**INPUT FOR THIS TASK**

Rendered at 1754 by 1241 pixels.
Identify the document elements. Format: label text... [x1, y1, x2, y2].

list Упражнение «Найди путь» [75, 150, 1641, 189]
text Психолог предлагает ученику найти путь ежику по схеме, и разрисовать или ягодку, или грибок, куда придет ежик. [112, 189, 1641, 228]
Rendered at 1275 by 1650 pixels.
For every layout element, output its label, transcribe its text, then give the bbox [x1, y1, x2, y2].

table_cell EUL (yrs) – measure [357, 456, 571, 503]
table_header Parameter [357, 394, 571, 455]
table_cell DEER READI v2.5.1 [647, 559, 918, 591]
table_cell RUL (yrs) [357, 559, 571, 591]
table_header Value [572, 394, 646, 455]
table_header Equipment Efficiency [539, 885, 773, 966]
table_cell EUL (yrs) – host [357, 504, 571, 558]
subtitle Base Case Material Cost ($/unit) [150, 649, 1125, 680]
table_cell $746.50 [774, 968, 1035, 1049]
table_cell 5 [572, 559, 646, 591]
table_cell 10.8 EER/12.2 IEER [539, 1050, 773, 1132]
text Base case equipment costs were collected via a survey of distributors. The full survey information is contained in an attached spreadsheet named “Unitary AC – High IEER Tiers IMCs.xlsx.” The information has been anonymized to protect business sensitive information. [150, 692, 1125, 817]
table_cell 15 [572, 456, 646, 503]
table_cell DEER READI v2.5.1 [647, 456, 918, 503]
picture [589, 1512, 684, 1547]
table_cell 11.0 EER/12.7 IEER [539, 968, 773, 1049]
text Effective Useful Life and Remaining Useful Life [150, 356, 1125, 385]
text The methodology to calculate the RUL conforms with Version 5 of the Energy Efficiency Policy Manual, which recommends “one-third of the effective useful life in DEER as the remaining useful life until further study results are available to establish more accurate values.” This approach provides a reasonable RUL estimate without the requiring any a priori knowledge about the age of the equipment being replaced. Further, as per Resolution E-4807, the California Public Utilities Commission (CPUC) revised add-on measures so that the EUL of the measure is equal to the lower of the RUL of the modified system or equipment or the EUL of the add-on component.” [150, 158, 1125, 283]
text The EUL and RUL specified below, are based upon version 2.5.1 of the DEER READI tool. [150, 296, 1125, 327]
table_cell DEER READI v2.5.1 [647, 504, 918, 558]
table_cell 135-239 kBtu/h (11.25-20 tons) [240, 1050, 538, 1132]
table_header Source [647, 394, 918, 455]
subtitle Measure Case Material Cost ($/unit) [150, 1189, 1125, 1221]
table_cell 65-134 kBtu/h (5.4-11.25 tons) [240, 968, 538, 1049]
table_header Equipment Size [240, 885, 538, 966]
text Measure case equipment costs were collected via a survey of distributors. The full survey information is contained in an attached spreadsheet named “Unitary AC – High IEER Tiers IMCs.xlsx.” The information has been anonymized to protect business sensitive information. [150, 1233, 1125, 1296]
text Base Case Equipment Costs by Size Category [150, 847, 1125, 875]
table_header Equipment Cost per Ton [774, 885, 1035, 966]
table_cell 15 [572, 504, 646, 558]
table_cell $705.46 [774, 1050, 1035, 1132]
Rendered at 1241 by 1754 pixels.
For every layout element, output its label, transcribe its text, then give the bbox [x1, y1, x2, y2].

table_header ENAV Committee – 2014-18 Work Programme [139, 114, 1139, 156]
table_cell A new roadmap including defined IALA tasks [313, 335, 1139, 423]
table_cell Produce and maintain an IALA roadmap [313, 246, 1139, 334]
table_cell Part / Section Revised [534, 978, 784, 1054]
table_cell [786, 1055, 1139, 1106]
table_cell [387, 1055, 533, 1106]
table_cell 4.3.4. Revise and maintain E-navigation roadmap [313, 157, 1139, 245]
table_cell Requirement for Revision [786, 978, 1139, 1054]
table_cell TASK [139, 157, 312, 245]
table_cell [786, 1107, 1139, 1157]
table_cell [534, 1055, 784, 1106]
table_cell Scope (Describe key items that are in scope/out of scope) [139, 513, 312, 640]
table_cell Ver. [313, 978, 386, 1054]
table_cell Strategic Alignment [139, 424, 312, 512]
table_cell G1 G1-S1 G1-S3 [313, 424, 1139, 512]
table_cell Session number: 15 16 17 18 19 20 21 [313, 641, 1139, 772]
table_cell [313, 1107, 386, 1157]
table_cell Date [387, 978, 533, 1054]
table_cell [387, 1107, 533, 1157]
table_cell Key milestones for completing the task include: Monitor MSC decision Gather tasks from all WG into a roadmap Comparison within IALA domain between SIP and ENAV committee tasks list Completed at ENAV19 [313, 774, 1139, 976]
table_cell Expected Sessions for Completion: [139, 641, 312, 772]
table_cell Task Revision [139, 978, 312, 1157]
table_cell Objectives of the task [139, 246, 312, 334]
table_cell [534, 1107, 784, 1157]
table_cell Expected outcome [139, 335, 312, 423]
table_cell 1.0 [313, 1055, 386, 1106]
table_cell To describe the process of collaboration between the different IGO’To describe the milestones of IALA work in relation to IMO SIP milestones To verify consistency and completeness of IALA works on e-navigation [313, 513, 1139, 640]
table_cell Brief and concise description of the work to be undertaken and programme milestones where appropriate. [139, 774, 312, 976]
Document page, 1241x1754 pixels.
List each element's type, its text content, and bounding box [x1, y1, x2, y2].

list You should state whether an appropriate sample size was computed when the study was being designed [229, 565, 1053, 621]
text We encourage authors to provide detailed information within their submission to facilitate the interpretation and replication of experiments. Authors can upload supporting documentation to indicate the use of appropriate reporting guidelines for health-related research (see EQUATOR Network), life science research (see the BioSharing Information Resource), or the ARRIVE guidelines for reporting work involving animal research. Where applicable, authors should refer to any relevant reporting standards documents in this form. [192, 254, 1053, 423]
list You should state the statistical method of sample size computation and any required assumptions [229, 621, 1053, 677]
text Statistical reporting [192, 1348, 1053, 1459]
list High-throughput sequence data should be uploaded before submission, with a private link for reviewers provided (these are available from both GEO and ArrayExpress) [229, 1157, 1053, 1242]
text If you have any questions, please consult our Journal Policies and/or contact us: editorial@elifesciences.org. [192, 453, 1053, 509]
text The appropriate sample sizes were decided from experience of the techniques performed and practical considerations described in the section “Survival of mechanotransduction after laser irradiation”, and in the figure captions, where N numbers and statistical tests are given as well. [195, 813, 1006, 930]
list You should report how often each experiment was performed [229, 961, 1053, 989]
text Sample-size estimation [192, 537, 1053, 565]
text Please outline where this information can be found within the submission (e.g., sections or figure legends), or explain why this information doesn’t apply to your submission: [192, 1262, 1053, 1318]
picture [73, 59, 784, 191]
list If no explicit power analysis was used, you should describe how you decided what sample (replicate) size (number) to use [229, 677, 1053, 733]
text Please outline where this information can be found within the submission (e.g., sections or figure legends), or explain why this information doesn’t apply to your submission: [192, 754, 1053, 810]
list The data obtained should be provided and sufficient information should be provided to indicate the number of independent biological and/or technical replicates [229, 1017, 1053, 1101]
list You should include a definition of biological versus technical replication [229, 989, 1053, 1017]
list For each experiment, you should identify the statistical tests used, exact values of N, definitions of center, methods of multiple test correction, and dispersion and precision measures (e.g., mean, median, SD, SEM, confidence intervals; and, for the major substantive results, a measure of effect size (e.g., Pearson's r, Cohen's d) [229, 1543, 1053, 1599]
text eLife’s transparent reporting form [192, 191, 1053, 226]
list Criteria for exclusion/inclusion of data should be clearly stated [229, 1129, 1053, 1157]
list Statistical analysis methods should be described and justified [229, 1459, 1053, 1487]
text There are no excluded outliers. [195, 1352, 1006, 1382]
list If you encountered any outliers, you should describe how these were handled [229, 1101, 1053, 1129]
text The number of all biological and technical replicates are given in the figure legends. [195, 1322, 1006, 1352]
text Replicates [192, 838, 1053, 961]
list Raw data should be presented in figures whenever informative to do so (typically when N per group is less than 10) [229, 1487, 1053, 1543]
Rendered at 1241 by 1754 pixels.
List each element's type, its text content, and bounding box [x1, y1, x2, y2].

**EXERCISE OBJECTIVE**
Could you please report how many lines of the listing above hold the word "xlsx"? Only the number is needed.

**ANSWER**
2